Мельников сидел, понурившись. Внезапно у него заболела голова, он страдальчески поморщился. К чему отец говорит все это? Хорошо, мы не первые догадались, что можно спать по любви, а не только в браке. Тоже мне, открытие! Это не физика, здесь неважно, кто первый доказал. Ничего от этого не меняется. Все равно это наше право – право на счастье.
– Как ты думаешь, – сказал отец, – почему я прожил всю жизнь с твоей матерью и ни разу ей даже не изменил? Думаешь, мне никогда не хотелось? Или, думаешь, не было возможности?
– Не знаю, – пожал плечами Мельников. – Я, папа, как-то об этом не думал. Наверное, ты не встретил другой женщины, которая…
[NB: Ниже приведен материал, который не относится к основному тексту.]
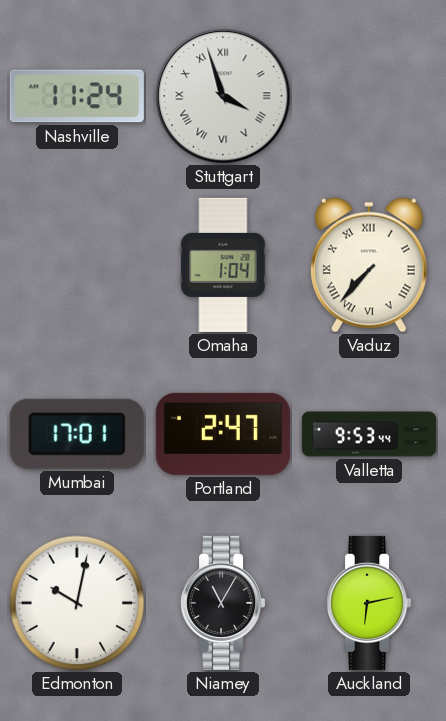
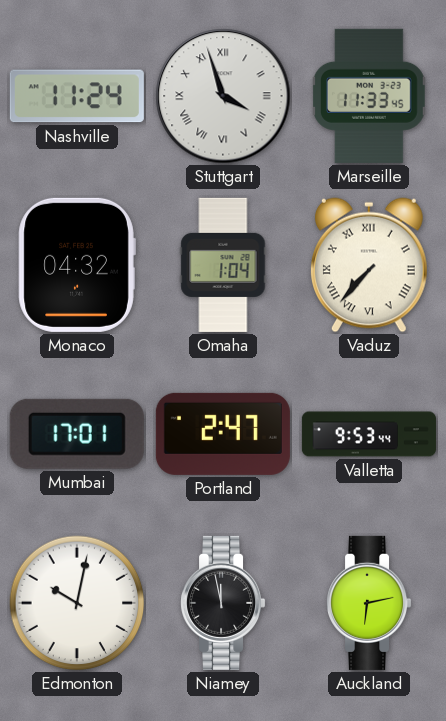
Marseille: none -> 11:33
Monaco: none -> 04:32
Niamey: 11:05 -> 11:58
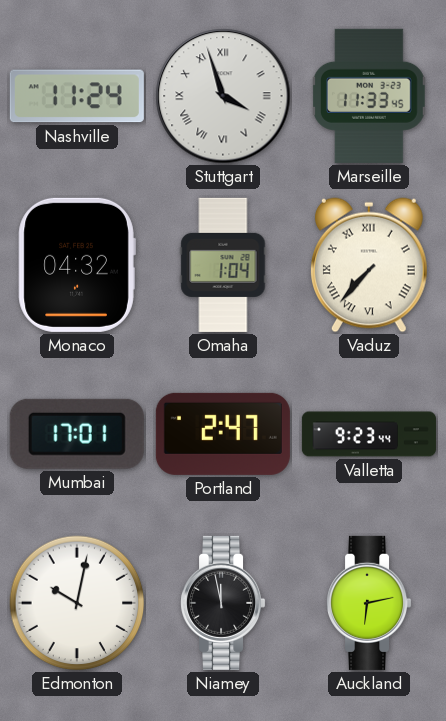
Valletta: 9:53 -> 9:23
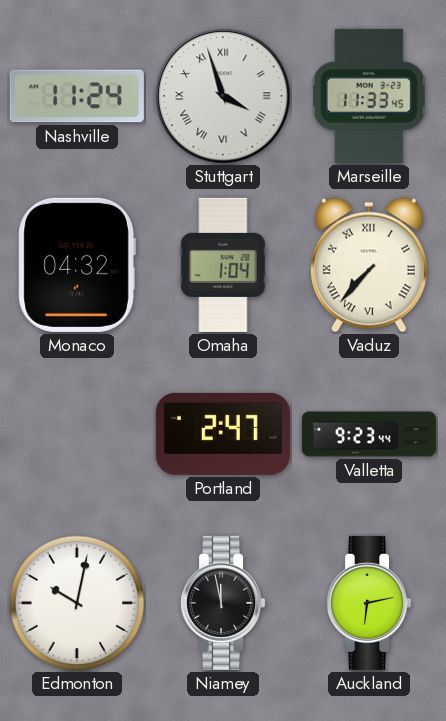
Mumbai: 17:01 -> none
– Другой женщины быть не может, – прервал его отец. – Об этом я и говорю. Нельзя разорваться на две части. Целостность – вот главное. Распад атома! Тоже мне! Распад человека, вот что это такое! И тут цепная реакция похуже, чем в твоей бомбе. Нет счастья в распаде, сын. Счастье только в цельности. Одна женщина. Одна семья. Одна страна. Запомни это!
– Хорошо, – тихо сказал Мельников, хотя не был до конца уверен, что все понял.
– А теперь – сам решай. Твоя жизнь, тебе ее и жить. – Отец поднялся и сердито двинулся к остановке. Пройдя несколько шагов, остановился и буркнул через плечо: – Матери только не рассказывай, незачем ей про это знать.
Сейчас Мельников подумал, что отец был прав. Если бы Мельников не потратил три года на этот изнурительный роман, он бы уже защитил диссертацию. Вместо того чтобы решать личные проблемы, надо было решать научные. Как говорил их профессор по алгебре: Если вы сведете все ваши жизненные проблемы к полиномам, они будут решены. Хотя бы приближенно… От полиномов по крайней мере не бывает детей.